Listen, I didn’t want to be an alcoholic. But acceptance turned out to be the answer to my alcoholism and life in general. Everything that I thought would bring me happiness didn’t. Everything I feared turned out to be a blessing. So I don’t really know what’s good for me. And if I don’t know what’s good for me, then I don’t know what’s good for you and I ought not judge you or others. Because I have found that we are all struggling and if I look closely, then there are a lot of ways to help other people and receive the help I need in return. And then, without seeking it, happiness and serenity (which I incorrectly sought as a pursuit unto themselves) really did come into my life.

I can’t explain really, without hours of conversation, how AA works and what it has done for me. It took me two years to get one year of sobriety, but I’m now in my fifth year of sobriety and recovery. Keeping sober is my number one priority – even in front of fatherhood. Because without it, I’m a dying man.

I get asked from time to time if I can have just one drink – would one drink “kill” me? The answer is yes, it will. Because I take that drink, and I die emotionally from shame because I know where I’m headed. And then I die spiritually because it’s not God’s will for an alcoholic to drink. And without God, I lose hope – and when I lose hope, then there is no point and I am drinking dangerous amounts to reach oblivion. I know this because I lived it. It’s not a theory – it’s my track record. My last two BACs were .28 and .38 (.45 being coma). Like I told you at the beginning – I am not fucking around.

So, anyway, I’m a decent ex-husband to a lovely ex-wife (the marriage had its own problems, exasperated of course by my drinking). I am finally the father I want to be, my career is good (but in perspective) and I genuinely try my best every day to improve myself. It’s impossible to see yourself all by yourself. But I think, based on my reasonable serenity, that I’m getting there. I am 42 and I’m armed with some experience and knowledge and am truly looking forward to the second half of my life. I’ve outlived my father now so this is all “Bonus Round” to me.

I get asked a lot about whether being around alcohol bothers me. Not in the least. I am not anti-alcohol. I have bought it several times for gifts (as long as they weren’t alcoholics!) and I’ve dated women who drink. I have absolutely no emotion to it. It’s a miracle really – and one I can’t explain other than to say, if you work recovery, that desire to change how you feel just disappears. I like how I feel.

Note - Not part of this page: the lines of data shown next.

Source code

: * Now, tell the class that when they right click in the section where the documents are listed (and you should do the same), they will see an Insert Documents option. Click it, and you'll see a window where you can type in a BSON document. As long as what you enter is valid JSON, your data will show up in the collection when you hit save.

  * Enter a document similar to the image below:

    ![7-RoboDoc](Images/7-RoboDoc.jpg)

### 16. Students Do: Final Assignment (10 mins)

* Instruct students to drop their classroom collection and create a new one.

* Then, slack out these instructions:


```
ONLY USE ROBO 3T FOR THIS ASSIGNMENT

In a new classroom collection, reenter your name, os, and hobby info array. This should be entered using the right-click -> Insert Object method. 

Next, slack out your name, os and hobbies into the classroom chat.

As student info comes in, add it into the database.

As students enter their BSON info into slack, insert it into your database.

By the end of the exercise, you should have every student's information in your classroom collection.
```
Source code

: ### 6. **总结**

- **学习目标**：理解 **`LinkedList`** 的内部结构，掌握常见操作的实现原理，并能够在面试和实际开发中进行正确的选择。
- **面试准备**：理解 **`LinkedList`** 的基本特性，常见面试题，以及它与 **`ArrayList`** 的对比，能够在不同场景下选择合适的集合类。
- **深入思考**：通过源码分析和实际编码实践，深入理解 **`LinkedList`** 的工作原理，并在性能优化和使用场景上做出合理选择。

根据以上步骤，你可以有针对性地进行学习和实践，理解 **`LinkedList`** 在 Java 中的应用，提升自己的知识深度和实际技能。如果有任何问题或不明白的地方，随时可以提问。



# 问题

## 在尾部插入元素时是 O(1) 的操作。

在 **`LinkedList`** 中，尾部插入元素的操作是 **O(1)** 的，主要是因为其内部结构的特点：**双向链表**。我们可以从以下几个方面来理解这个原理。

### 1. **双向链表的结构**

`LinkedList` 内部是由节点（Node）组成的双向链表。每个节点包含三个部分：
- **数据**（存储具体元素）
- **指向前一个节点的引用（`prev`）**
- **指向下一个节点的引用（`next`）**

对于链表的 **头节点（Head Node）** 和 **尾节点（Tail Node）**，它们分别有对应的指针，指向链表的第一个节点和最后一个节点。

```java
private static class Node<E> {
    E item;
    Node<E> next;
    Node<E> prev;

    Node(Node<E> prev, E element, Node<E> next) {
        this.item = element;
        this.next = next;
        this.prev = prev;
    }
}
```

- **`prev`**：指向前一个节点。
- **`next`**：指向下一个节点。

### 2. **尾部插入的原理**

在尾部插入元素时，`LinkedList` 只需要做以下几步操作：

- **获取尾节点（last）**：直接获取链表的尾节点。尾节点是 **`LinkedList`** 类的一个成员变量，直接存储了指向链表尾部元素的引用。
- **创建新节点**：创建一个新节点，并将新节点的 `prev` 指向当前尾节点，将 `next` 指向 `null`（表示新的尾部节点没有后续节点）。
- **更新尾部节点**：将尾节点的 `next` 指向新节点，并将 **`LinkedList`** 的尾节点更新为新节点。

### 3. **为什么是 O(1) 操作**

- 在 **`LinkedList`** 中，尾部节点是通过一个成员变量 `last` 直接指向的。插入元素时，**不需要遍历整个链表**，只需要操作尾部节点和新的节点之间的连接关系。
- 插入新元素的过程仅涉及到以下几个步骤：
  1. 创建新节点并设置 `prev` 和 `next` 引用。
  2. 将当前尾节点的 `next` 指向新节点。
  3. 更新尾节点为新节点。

Remember, I said that I never felt a part of anything because I was 100% convinced I was “different.” And being separated, not being a “part of’ things is a killer. And I’m pretty sure I mean that literally. So I walk up the stairs to AA one day and there is a man sitting there – his name is Bob W., he’s got gray hair and a gray beard and he’s kind of professorially looking. And he looks right into my eyes and he can see the pain on my face. So I’m crying and I tell him I’m lost, that I’m a dying alcoholic and that I didn’t feel like living anymore.

And he looks right into me and says “Well hi there, Mark. We’ve been waiting for you. What took you so long?” And that is all I had wanted to hear my whole life.